Kadek Melda Luxiana - detikNews
Senin, 08 Nov 2021 11:06 WIB
Menko Polhukam Mahfud Md
Foto Mahfud Md: Dok. Kemenko Polhukam
Jakarta -

Menko Polhukam Mahfud Md menyampaikan pemerintah melalui Satuan Tugas (Satgas) Bantuan Likuiditas Bank Indonesia (BLBI) masih terus melakukan pengejaran aset negara kepada para obligor dan debitur.
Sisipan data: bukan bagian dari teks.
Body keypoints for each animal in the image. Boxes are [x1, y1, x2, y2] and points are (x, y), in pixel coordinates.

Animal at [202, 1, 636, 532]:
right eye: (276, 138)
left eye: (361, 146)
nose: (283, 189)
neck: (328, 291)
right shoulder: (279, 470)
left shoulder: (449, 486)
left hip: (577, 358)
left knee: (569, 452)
Dia mengatakan pemerintah akan melakukan pembatasan hak kredit dan hak bepergian ke luar negeri terhadap obligor dan debitur yang belum memenuhi kewajibannya terhadap negara.

"Pemerintah melalui Satgas BLBI akan terus melakukan upaya pengejaran terhadap obligor atau debitur guna memenuhi kewajibannya kepada negara dengan melakukan penyitaan aset jaminan dan harta kekayaan lain, baik berupa tanah bangunan, saham perusahaan, maupun nanti ada langkah-langkah pembatasan-pembatasan keperdataan, misalnya hak kredit di bank, bepergian ke luar negeri dan sebagainya," kata Mahfud saat konferensi pers di Kemnko Polhukam, Senin (8/11/2021).
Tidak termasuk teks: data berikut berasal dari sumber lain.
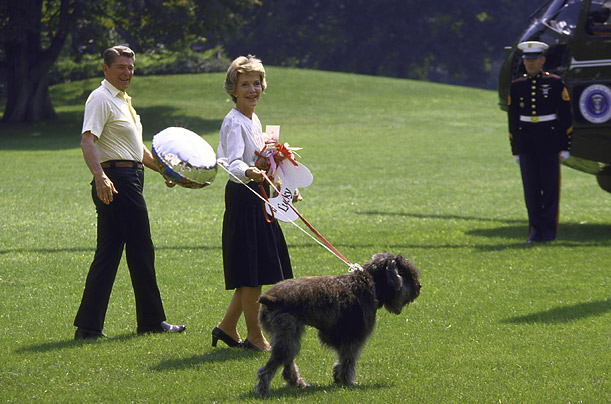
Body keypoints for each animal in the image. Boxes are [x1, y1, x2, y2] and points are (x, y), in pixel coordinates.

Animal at [253, 252, 420, 394]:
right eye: (406, 273)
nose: (419, 287)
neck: (370, 282)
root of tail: (269, 298)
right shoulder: (354, 338)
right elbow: (348, 360)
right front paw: (348, 381)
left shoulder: (343, 338)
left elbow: (342, 358)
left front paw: (338, 377)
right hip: (287, 336)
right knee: (268, 368)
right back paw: (263, 389)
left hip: (290, 338)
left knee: (288, 362)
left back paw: (296, 382)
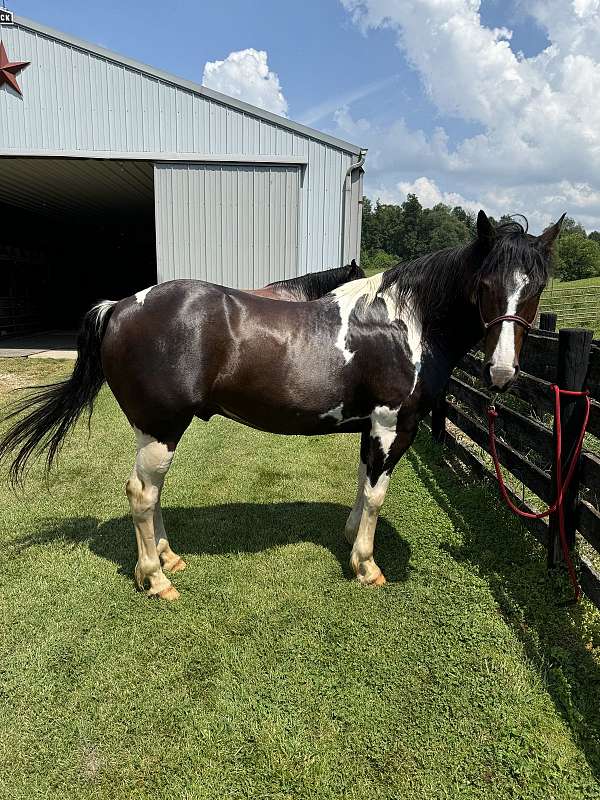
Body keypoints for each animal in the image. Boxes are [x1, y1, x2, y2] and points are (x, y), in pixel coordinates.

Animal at [0, 209, 564, 596]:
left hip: (154, 431)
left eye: (537, 286)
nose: (502, 373)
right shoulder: (390, 426)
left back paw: (168, 558)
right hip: (162, 428)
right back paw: (157, 579)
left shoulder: (369, 429)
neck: (404, 323)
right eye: (486, 284)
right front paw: (366, 565)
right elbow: (377, 496)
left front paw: (349, 539)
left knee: (150, 494)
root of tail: (119, 305)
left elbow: (362, 486)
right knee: (141, 493)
Selain itu, Mahfud juga menuturkan Satgas BLBI akan memproses secara pidana obligor dan debitur yang melanggar aturan. Seperti misalnya mengalihkan aset hingga menyewakannya secara gelap.

"Masih banyak yang bisa dilakukan terhadap obligor-debitur yang berdasarkan penelitian telah melakukan tindak pidana seperti mengalihkan aset, menjaminkan aset pada pihak ketiga tanpa legalitas, menyewakan aset secara gelap, akan dilakukan proses pidana," ujarnya.
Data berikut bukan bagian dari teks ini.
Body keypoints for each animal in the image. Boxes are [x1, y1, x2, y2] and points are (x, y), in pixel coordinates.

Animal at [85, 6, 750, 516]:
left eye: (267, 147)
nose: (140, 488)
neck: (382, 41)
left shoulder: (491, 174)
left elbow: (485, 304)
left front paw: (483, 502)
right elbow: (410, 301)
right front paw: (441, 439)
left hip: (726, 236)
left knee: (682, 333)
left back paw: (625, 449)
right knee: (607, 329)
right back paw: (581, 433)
Pemerintah, kata Mahfud, meminta obligor dan debitur menunjukkan iktikad baiknya. Para obligor dan debitur diminta melunasi hutangnya kepada negara.

"Oleh karena itu dengan ini pemerintah meminta iktikad baik kepada obligor atau debitor untuk memenuhi atau menyelesaikan kewajibannya," ucapnya.

Sebelumnya, Mahfud buka-bukaan tentang sejumlah kendala terkait berlarut-larutnya penagihan utang obligor BLBI, salah satunya upaya negosiasi kepada pejabat terkait. Mahfud menegaskan tidak boleh ada lagi negosiasi karena sudah 22 tahun.

"Di dalam rapat-rapat itu, kita bertanya kenapa sih ini kok lama sekali, lalu ada catatan memang setiap ganti pejabat, setiap ganti menteri, ganti dirjen, itu selalu ada upaya dari obligor dan debitur itu nego ke pemerintah, mengaku tidak punya utanglah, ingin menghitung kembali lah, sehingga tertunda-tunda sampai saat ini," kata Mahfud dalam keterangannya, Jumat (5/11).

Mahfud menambahkan, pintu negosiasi para obligor telah tertutup. Obligor BLBI diminta menjelaskan langsung kepada Satgas BLBI jika merasa memiliki bukti pelunasan utang sehingga pemerintah akan tegas menindak tegas pengembalian aset negara terkait BLBI.